• [TEXT TO READ]
▼
US Reiterates Second-Level Sanctions on Iran, HSBC and Standard Chartered Face Risks

The U.S. Department of the Treasury has recently reiterated its sanctions policy against Iran and warned of possible secondary sanctions on foreign financial institutions. The latest news indicates that international banks like HSBC and Standard Chartered are implicated in a case involving laundering hundreds of millions of dollars for Iran, with Hong Kong also drawing international attention.

According to a report by the UK’s Telegraph, court documents from the Southern District of New York in the United States allege that the Turkish bank Kuveyt Turk used a complex network of layers and shell companies in transactions to conceal connections with Iranian entities, utilizing international banks as intermediary for processing US dollar settlements.

One particular transaction involving about $5.7 million is reported to have involved the National Iranian Oil Company, which is currently subject to sanctions by the U.S., European Union, and the UK. It was mentioned in the documents that there are funds flowing to enterprises associated with the Islamic Revolutionary Guard Corps (IRGC), including construction and petrochemical companies. These transactions purportedly involved the procurement of industrial equipment with dual military and civilian applications.

Revealed information so far indicates that HSBC, Standard Chartered, JPMorgan Chase, Citibank, and The Bank of New York Mellon primarily acted as intermediary banks in these transactions, providing US dollar clearing services in cross-border payments. The court has ordered these banks to submit transaction records, with the documents not demonstrating direct or knowing participation in evasion of sanctions by these banks.

At present, the U.S. maintains a high-intensity financial sanctions policy against Iran. The Treasury Department has stated its intention to continue utilizing tools including secondary sanctions to constrain foreign financial institutions involved in Iran-related activities. Against this backdrop, any cross-border transactions conducted through the U.S. dollar system may face heightened scrutiny.

From a transaction structure perspective, the involvement of intermediary banks in the case is a crucial aspect of the global financial system’s cross-border payment mechanisms. Local banks typically rely on major international banks like HSBC for US dollar clearing, with the latter conducting compliance checks based on the information provided by the former regarding clients and transactions. This division of labor, while enhancing efficiency, has made information asymmetry a key focus of regulatory oversight.

Some past cases indicate that with the enhancement of anti-money laundering and sanctions enforcement standards, regulatory authorities have expanded requirements on financial institutions from “knowledgeable participation” to “having reasonable identification capabilities.” For instance, the French bank BNP Paribas paid a significant $8.97 billion fine to the U.S. government in 2014 for violations related to Iran sanctions, seen as a critical point in strengthening relevant regulatory frameworks.
▲
• [MATERIAL SUPPLIED]
▼
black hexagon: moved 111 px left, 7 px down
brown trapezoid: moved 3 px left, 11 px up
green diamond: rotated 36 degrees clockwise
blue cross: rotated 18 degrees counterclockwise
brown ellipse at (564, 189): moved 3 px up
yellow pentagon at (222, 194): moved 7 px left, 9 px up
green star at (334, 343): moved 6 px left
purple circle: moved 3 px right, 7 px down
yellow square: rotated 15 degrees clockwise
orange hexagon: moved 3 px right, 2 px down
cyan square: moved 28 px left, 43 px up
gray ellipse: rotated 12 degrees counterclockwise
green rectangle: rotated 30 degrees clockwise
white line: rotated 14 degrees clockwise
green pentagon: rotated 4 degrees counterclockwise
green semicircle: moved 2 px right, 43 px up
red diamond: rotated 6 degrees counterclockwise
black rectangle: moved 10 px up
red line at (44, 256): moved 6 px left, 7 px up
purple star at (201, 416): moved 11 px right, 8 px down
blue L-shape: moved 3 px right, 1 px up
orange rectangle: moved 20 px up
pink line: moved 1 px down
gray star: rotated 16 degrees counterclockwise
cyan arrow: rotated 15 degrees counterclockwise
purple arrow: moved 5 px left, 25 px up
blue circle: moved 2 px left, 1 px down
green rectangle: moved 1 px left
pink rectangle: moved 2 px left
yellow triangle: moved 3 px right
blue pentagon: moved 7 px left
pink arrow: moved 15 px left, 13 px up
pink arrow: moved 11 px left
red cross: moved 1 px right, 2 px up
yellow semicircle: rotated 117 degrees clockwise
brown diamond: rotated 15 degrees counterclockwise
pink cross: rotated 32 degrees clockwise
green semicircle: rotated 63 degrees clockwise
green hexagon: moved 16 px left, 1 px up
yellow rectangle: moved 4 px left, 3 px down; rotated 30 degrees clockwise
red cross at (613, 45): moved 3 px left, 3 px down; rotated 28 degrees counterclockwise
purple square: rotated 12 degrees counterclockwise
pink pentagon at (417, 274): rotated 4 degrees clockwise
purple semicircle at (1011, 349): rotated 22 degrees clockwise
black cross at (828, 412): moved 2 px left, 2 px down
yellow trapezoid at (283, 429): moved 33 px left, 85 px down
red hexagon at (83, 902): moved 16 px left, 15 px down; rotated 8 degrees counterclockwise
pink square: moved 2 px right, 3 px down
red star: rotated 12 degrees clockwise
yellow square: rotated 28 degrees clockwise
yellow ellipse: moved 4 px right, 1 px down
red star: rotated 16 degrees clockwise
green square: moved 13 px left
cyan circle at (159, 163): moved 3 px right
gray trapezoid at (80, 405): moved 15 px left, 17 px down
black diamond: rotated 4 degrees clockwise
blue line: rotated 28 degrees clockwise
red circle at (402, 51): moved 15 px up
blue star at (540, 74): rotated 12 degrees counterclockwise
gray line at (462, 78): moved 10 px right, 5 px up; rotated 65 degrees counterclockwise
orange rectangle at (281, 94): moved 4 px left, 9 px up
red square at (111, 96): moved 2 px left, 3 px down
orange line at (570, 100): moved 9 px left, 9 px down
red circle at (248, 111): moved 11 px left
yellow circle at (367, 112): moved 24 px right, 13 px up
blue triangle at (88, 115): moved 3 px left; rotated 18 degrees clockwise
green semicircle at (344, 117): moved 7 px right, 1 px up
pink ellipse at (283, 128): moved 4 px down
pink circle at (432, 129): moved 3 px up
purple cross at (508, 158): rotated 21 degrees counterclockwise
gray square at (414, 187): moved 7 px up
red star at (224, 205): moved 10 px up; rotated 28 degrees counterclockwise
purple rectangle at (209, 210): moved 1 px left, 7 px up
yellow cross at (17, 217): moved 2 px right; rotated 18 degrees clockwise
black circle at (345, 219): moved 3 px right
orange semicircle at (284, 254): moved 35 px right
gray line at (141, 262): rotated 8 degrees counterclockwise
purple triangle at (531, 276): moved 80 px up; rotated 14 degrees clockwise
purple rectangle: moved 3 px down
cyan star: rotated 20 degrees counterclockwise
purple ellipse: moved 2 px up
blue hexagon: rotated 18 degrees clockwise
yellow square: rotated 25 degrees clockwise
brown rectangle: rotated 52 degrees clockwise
▲
• [INSTRUCTIONS]
1 – In the article on U.S. sanctions against Iran, how large a fine did BNP Paribas pay to the U.S. government in 2014?
2 – Summarize the article on U.S. sanctions against Iran in two sentences.

• [ANSWERS GIVEN]
1 – $8.97 billion

2 – The U.S. Treasury has reiterated its sanctions policy against Iran and warned of possible secondary sanctions on foreign financial institutions. Court documents in New York allege that the Turkish bank Kuveyt Turk hid its links to Iranian entities through shell companies and used international banks such as HSBC and Standard Chartered as intermediaries for U.S. dollar settlements, though the documents do not show that those banks knowingly took part in evading sanctions.